In the case of OpenACC implementation, the independence of operations in the DEM processing algorithm is also taken into account. However, the parallelization is done in a different way in order to optimize execution of an OpenACC implementation. First of all, MFD algorithm is divided into functions: DEMpreprocessing, GenerateFlowDirections, GenerateFlowFractions, and FlowAccumulation. Each function contains OpenACC directives for parallel loop processing because there is no dependence of operations between loop iterations. In addition, it must be ensured that required data is stored in a GPU memory at the start of each parallel region. Data transfer has to be performed in an optimal way with respect to time consumption. For example, the input data for DEM preprocessing is zDEM and it must be transferred from the host to the device memory (GPU memory) beforehand. Since the DEM preprocessing function generates wDEM, it is not necessary to copy its values into the device memory. It is sufficient to allocate GPU memory for it. zDEM values are needed only during preprocessing, while wDEM is needed in other model processing functions. Thus, we need to assure that its values remain in the device memory during further execution of the successive functions.

One solution to the data transfer problem is to perform it once at the beginning of the parallel region in each of the four functions. In that case, the data transfer will be performed in each function, which is a time-consuming solution.
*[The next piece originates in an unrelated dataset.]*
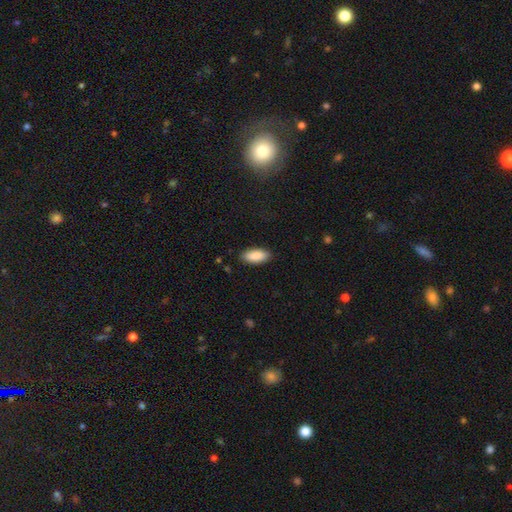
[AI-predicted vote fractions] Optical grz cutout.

A better approach that was applied in this paper is to completely separate the OpenACC data transfer region and the parallel region. The necessary allocation of the device memory can be made and the necessary data can be copied from/to the host memory, using one OpenACC region (Figure 6).
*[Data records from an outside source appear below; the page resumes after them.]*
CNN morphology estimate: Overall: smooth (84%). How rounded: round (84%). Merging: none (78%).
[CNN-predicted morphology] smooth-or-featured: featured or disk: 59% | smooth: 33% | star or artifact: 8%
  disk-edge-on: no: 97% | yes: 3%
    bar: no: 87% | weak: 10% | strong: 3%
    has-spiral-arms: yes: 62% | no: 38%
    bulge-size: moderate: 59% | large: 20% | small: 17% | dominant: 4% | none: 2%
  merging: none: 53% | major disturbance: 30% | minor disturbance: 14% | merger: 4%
When calling any function involved in processing of the DEM model, the necessary data (wDEM) is available in the device memory. However, since each parallel region is out of the “scope” of the region that controls the parallel processing of data, the compiler cannot conclude that the data processed in each function has already been stored in the device memory. As a result, the compiler generates a generic data transfer region in each parallel region. To prevent this, we used additional OpenACC directives to notify the compiler that the data processed in a parallel region already exists in the device memory. Therefore, inside the DEM preprocessing function, before parallelization of both the water covering step and the water removal step, we added the following directive:
to determine compiler data processed in parallel regions that already exist in the device memory. The same directive has to be used before the parallel region in the GenerateFlowDirections function with wDEM [:size], RMFD [:height] [:width] as parameters, before the parallel region in GenerateFlowFractions function with wDEM[:size], RMFD[:height][:width], flowFractions [:size1] as parameters, and before the parallel region in FlowAccumulation function with wDEM [:length], flowFractions [:size1], RMFD [:height] [:width], flowAccumulation[:length] as parameters.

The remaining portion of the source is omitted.